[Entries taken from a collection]
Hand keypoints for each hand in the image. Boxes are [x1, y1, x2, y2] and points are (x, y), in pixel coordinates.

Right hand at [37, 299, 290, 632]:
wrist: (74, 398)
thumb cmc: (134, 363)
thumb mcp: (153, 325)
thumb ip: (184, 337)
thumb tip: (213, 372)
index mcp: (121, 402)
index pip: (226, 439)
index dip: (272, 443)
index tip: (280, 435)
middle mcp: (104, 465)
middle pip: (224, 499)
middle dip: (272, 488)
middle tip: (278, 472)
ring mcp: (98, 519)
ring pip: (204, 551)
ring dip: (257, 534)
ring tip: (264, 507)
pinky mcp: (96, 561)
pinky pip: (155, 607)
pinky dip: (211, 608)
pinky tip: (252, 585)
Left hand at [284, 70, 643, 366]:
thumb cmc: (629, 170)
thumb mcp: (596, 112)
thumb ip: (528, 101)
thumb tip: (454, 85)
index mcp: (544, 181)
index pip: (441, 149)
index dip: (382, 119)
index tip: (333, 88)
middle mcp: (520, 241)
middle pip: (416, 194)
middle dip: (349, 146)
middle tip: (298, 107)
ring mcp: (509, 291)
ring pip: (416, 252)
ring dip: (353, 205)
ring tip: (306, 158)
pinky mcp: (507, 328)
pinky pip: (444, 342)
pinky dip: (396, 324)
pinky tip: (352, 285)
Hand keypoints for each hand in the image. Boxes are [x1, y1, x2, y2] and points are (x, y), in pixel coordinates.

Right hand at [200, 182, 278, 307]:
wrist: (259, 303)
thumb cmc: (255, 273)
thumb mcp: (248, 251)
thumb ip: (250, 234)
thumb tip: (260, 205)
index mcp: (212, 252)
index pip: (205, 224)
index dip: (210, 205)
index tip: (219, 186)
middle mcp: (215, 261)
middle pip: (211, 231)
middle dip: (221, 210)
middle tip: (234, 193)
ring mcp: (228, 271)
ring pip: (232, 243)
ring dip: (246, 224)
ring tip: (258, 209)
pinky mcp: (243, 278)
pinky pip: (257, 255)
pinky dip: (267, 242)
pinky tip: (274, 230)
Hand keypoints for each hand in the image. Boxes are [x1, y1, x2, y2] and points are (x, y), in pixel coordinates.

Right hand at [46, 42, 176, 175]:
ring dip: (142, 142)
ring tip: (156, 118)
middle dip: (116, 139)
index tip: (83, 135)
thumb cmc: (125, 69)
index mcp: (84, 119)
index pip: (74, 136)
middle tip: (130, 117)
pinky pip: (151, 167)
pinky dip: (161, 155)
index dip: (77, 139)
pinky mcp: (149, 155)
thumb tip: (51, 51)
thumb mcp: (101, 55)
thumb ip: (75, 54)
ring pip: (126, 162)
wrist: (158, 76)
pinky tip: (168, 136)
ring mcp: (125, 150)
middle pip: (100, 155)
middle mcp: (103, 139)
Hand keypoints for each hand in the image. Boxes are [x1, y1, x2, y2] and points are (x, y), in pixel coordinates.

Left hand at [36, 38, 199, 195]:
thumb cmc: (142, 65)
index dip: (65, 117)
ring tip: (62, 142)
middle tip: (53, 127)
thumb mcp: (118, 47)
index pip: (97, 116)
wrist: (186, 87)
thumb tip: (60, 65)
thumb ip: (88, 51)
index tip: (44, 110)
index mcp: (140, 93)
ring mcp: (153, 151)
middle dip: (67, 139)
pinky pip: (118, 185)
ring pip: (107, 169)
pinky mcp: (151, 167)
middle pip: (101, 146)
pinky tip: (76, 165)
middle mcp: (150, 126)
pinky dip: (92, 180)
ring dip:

§ Exercise details: Reproduce every record above exactly as it is written.

§ Exercise result:
Hand keypoints for each hand in the image. Boxes are [x1, y1, x2, y2] and points are (x, y), in pixel coordinates.

Right hand at [37, 299, 290, 632]:
wrist: (74, 398)
thumb cmc: (134, 363)
thumb mcp: (153, 325)
thumb ip: (184, 337)
thumb tip: (213, 372)
index mcp: (121, 402)
index pip: (226, 439)
index dip: (272, 443)
index tip: (280, 435)
middle mcp: (104, 465)
middle pip: (224, 499)
middle dip: (272, 488)
middle tip: (278, 472)
ring mcp: (98, 519)
ring pip: (204, 551)
ring dip: (257, 534)
ring tip: (264, 507)
pinky mcp: (96, 561)
pinky pip: (155, 607)
pinky dip: (211, 608)
pinky tip: (252, 585)
Left hand at [284, 70, 643, 366]:
thumb cmc: (629, 170)
thumb mcp: (596, 112)
thumb ip: (528, 101)
thumb tip: (454, 85)
index mcp: (544, 181)
index pip: (441, 149)
index dip: (382, 119)
index tip: (333, 88)
middle mcp: (520, 241)
middle pip: (416, 194)
middle dip: (349, 146)
middle tip: (298, 107)
ring mcp: (509, 291)
ring pip: (416, 252)
ring dip: (353, 205)
ring tip: (306, 158)
pinky mcp: (507, 328)
pinky pip: (444, 342)
pinky dip: (396, 324)
pinky tip: (352, 285)
Hand keypoints for each hand in the image. Boxes are [x1, y1, x2, y2] and points are (x, y), in pixel coordinates.

Right hand at [200, 182, 278, 307]:
wrist: (259, 303)
thumb cmc: (255, 273)
thumb mcp: (248, 251)
thumb ip: (250, 234)
thumb tip: (260, 205)
index mcp: (212, 252)
index pip: (205, 224)
index dip: (210, 205)
index tip: (219, 186)
middle mcp: (215, 261)
middle pip: (211, 231)
middle dip: (221, 210)
middle tip: (234, 193)
ring mcp: (228, 271)
ring pip: (232, 243)
ring dip: (246, 224)
ring tip: (258, 209)
pinky mcp: (243, 278)
pinky pip: (257, 255)
pinky dip: (267, 242)
pinky tip: (274, 230)
Hand keypoints for each hand in the image. Boxes are [x1, y1, x2, y2] and points are (x, y), in pixel coordinates.

Right hand at [46, 42, 176, 175]:
ring dip: (142, 142)
ring tip: (156, 118)
middle dip: (116, 139)
index tip: (83, 135)
thumb cmc: (125, 69)
index mcp: (84, 119)
index pip: (74, 136)
middle tip: (130, 117)
pinky pip: (151, 167)
pinky dip: (161, 155)
index dip: (77, 139)
pinky mcp: (149, 155)
thumb tip: (51, 51)
thumb mcp: (101, 55)
thumb ip: (75, 54)
ring pip: (126, 162)
wrist: (158, 76)
pinky tip: (168, 136)
ring mcp: (125, 150)
middle pip: (100, 155)
middle mcp: (103, 139)
Hand keypoints for each hand in the image. Boxes are [x1, y1, x2, y2] and points are (x, y), in pixel coordinates.

Left hand at [36, 38, 199, 195]:
thumb cmc: (142, 65)
index dip: (65, 117)
ring tip: (62, 142)
middle tip: (53, 127)
thumb mcp: (118, 47)
index pip: (97, 116)
wrist: (186, 87)
thumb tip: (60, 65)
thumb ip: (88, 51)
index tip: (44, 110)
index mcp: (140, 93)
ring mcp: (153, 151)
middle dip: (67, 139)
pinky pip: (118, 185)
ring pip: (107, 169)
pinky mcp: (151, 167)
middle pip: (101, 146)
pinky tip: (76, 165)
middle mcp: (150, 126)
pinky dip: (92, 180)
ring dip:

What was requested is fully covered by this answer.